SACRAMENTO, Calif. (AP) — California sued the Trump administration on Thursday to block new rules that would let farmers take more water from the state’s largest river systems, arguing it would push endangered populations of delta smelt, chinook salmon and steelhead trout to extinction.

The federal rules govern how much water can be pumped out of the watersheds of the Sacramento and San Joaquin rivers, which flow from the Sierra Nevada mountains to the San Francisco Bay and provide the state with much of its water for a bustling agriculture industry that supplies two-thirds of the country’s fruits and nuts and more than a third of its vegetables.

But the rivers are also home to a variety of state and federally protected fish species, whose numbers have been dwindling since humans began building dams and reservoirs to control flooding and send water throughout the state.

Two massive networks of dams and canals determine how much water gets taken out, with one system run by the state and the other run by the federal government.

Historically, the federal government has set the rules for both systems. But recently, state officials have complained the Trump administration’s proposed rules don’t do enough to protect endangered species. Gov. Gavin Newsom’s administration threatened to sue the federal government in November, but delayed action in the hopes he could work out a compromise.

But the federal government finalized the new rules this week. Trump traveled to Bakersfield on Wednesday to celebrate them before a jubilant crowd.

“We’re going to get you your water and put a lot of pressure on your governor,” Trump told the crowd. “And, frankly, if he doesn’t do it, you’re going to get a new governor.”

Newsom responded on Thursday with a lawsuit, filed in partnership with state Attorney General Xavier Becerra.

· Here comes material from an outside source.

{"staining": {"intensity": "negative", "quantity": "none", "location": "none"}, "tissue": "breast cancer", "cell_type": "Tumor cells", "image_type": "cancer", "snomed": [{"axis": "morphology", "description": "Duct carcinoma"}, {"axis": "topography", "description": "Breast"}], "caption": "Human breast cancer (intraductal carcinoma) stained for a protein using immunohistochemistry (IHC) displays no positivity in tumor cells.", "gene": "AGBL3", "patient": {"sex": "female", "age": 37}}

“California won’t silently spectate as the Trump Administration adopts scientifically-challenged biological opinions that push species to extinction and harm our natural resources and waterways,” Becerra said.

The lawsuit, filed in federal court in San Francisco, challenges the actions of the U.S. Bureau of Reclamation.

U.S. Interior Secretary David Bernhardt, who oversees the bureau, warned Thursday night of unpredictable consequences that could result from the lawsuit.

“The governor and attorney general just launched a ship into a sea of unpredictable administrative and legal challenges regarding the most complex water operations in the country, something they have not chartered before,” Bernhardt said in a statement. “Litigation can lead to unpredictable twists and turns that can create significant challenges for the people of California who depend on the sound operation of these two important water projects.”

Wednesday, the U.S. Department of the Interior touted the new rules for pledging $1.5 billion of federal and state funds over the next 10 years to restore habitat for endangered species, scientific monitoring of the rivers and improvements to fish hatcheries.

But state officials say the rules would mean less water in the rivers, which would kill more fish. In particular, the low flows would hurt chinook salmon and steelhead trout, which once a year return to the freshwater rivers from the Pacific Ocean to spawn.

The state’s lawsuit says the federal government did not properly analyze the rules to see if they would “tip a species toward extinction.”

Lawsuits over water in California are common, but it’s something the Newsom administration has been trying to avoid. For the past year, state regulators have been negotiating with water agencies on a set of voluntary agreements to set water quality standards in the delta. Newsom hopes these agreements, if they are ever reached, would avoid decades of lawsuits that have plagued prior water regulations.

The lawsuit announced Thursday could put those agreements in jeopardy. A representative for the State Water Contractors declined to comment on the lawsuit, but pointed to the group’s previous comments where General Manager Jennifer Pierre said they were “disappointed” the two sides could not compromise.

“We are concerned about the impact any litigation may have on the Voluntary Agreements process,” Pierre said at the time.

Thursday, Newsom said his goal remains to “realize enforceable voluntary agreements.”

“This is the best path forward to sustain our communities, our environment and our economy,” the governor said.